**** Provided records ****
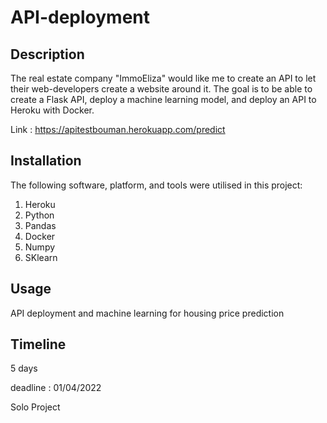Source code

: # API-deployment

## Description

The real estate company "ImmoEliza" would like me to create an API to let their web-developers create a website around it. The goal is to be able to create a Flask API, deploy a machine learning model, and deploy an API to Heroku with Docker.

Link : https://apitestbouman.herokuapp.com/predict

## Installation

The following software, platform, and tools were utilised in this project:

1. Heroku
2. Python
3. Pandas
4. Docker
5. Numpy
6. SKlearn

## Usage

API deployment and machine learning for housing price prediction

## Timeline

5 days 

deadline : 01/04/2022

Solo Project
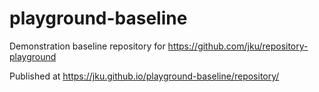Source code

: # playground-baseline

Demonstration baseline repository for https://github.com/jku/repository-playground

Published at https://jku.github.io/playground-baseline/repository/
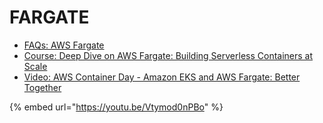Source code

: # FARGATE

* [FAQs: AWS Fargate](https://aws.amazon.com/fargate/faqs/)
* [Course: Deep Dive on AWS Fargate: Building Serverless Containers at Scale](https://www.aws.training/Details/Video?id=26855)
* [Video: AWS Container Day - Amazon EKS and AWS Fargate: Better Together](https://www.youtube.com/watch?v=-xMNbys0tF8)

{% embed url="https://youtu.be/Vtymod0nPBo" %}

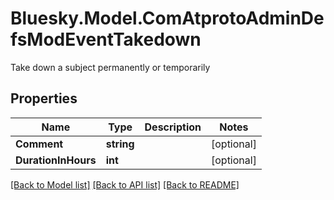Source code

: # Bluesky.Model.ComAtprotoAdminDefsModEventTakedown
Take down a subject permanently or temporarily

## Properties

Name | Type | Description | Notes
------------ | ------------- | ------------- | -------------
**Comment** | **string** |  | [optional] 
**DurationInHours** | **int** |  | [optional] 

[[Back to Model list]](../README.md#documentation-for-models) [[Back to API list]](../README.md#documentation-for-api-endpoints) [[Back to README]](../README.md)

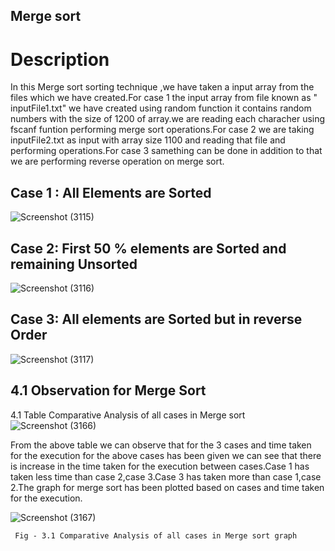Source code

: Merge sort
----------

# Description
In this Merge sort sorting technique ,we have taken a input array from the files which we have created.For case 1 the input array from file known as " inputFile1.txt" we have created using random function it contains random numbers with the size of 1200 of array.we are reading each characher using fscanf funtion performing merge sort operations.For case 2 we are taking inputFile2.txt as input with array size 1100 and reading that file and  performing operations.For case 3 samething can be done in addition to that we are performing reverse operation on merge sort.   


Case 1 : All Elements are Sorted
--------------------------------

![Screenshot (3115)](https://user-images.githubusercontent.com/91931504/208006567-0e42de3e-81c9-43ea-b677-3eed1fa79546.png)


Case 2: First 50 % elements are Sorted and remaining Unsorted
-------------------------------------------------------------

![Screenshot (3116)](https://user-images.githubusercontent.com/91931504/208006573-113b6ff4-7f95-463c-a234-7b1aa6502b70.png)


Case 3: All elements are Sorted but in reverse Order
----------------------------------------------------
![Screenshot (3117)](https://user-images.githubusercontent.com/91931504/208006582-62bec3a6-6f8f-43ca-ab59-c544941fb496.png)

 4.1 Observation for Merge Sort
 --------------------------
 
 4.1 Table Comparative Analysis of all cases in Merge sort
![Screenshot (3166)](https://user-images.githubusercontent.com/91931504/208006937-0fd73598-38fb-4595-876f-6c6951e8e7d1.png)

From the above table we can observe that for the 3 cases and time taken for the execution for the
above cases has been given we can see that there is increase in the time taken for the execution
between cases.Case 1 has taken less time than case 2,case 3.Case 3 has taken more than case 1,case
2.The graph for merge sort has been plotted based on cases and time taken for the execution.

![Screenshot (3167)](https://user-images.githubusercontent.com/91931504/208006955-045a3bbc-9ca0-4f1b-8f1d-5a13128c56d6.png)
 
     Fig - 3.1 Comparative Analysis of all cases in Merge sort graph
****
• Task details:
Your response should reproduce the entire listing verbatim, minus the pictures.

• Output:
Source code

: # API-deployment

## Description

The real estate company "ImmoEliza" would like me to create an API to let their web-developers create a website around it. The goal is to be able to create a Flask API, deploy a machine learning model, and deploy an API to Heroku with Docker.

Link : https://apitestbouman.herokuapp.com/predict

## Installation

The following software, platform, and tools were utilised in this project:

1. Heroku
2. Python
3. Pandas
4. Docker
5. Numpy
6. SKlearn

## Usage

API deployment and machine learning for housing price prediction

## Timeline

5 days 

deadline : 01/04/2022

Solo Project
Source code

: # playground-baseline

Demonstration baseline repository for https://github.com/jku/repository-playground

Published at https://jku.github.io/playground-baseline/repository/
Source code

: # FARGATE

* [FAQs: AWS Fargate](https://aws.amazon.com/fargate/faqs/)
* [Course: Deep Dive on AWS Fargate: Building Serverless Containers at Scale](https://www.aws.training/Details/Video?id=26855)
* [Video: AWS Container Day - Amazon EKS and AWS Fargate: Better Together](https://www.youtube.com/watch?v=-xMNbys0tF8)

{% embed url="https://youtu.be/Vtymod0nPBo" %}

Source code

: # Bluesky.Model.ComAtprotoAdminDefsModEventTakedown
Take down a subject permanently or temporarily

## Properties

Name | Type | Description | Notes
------------ | ------------- | ------------- | -------------
**Comment** | **string** |  | [optional] 
**DurationInHours** | **int** |  | [optional] 

[[Back to Model list]](../README.md#documentation-for-models) [[Back to API list]](../README.md#documentation-for-api-endpoints) [[Back to README]](../README.md)

Source code

: Merge sort
----------

# Description
In this Merge sort sorting technique ,we have taken a input array from the files which we have created.For case 1 the input array from file known as " inputFile1.txt" we have created using random function it contains random numbers with the size of 1200 of array.we are reading each characher using fscanf funtion performing merge sort operations.For case 2 we are taking inputFile2.txt as input with array size 1100 and reading that file and  performing operations.For case 3 samething can be done in addition to that we are performing reverse operation on merge sort.   


Case 1 : All Elements are Sorted
--------------------------------

![Screenshot (3115)](https://user-images.githubusercontent.com/91931504/208006567-0e42de3e-81c9-43ea-b677-3eed1fa79546.png)


Case 2: First 50 % elements are Sorted and remaining Unsorted
-------------------------------------------------------------

![Screenshot (3116)](https://user-images.githubusercontent.com/91931504/208006573-113b6ff4-7f95-463c-a234-7b1aa6502b70.png)


Case 3: All elements are Sorted but in reverse Order
----------------------------------------------------
![Screenshot (3117)](https://user-images.githubusercontent.com/91931504/208006582-62bec3a6-6f8f-43ca-ab59-c544941fb496.png)

 4.1 Observation for Merge Sort
 --------------------------
 
 4.1 Table Comparative Analysis of all cases in Merge sort
![Screenshot (3166)](https://user-images.githubusercontent.com/91931504/208006937-0fd73598-38fb-4595-876f-6c6951e8e7d1.png)

From the above table we can observe that for the 3 cases and time taken for the execution for the
above cases has been given we can see that there is increase in the time taken for the execution
between cases.Case 1 has taken less time than case 2,case 3.Case 3 has taken more than case 1,case
2.The graph for merge sort has been plotted based on cases and time taken for the execution.

![Screenshot (3167)](https://user-images.githubusercontent.com/91931504/208006955-045a3bbc-9ca0-4f1b-8f1d-5a13128c56d6.png)
 
     Fig - 3.1 Comparative Analysis of all cases in Merge sort graph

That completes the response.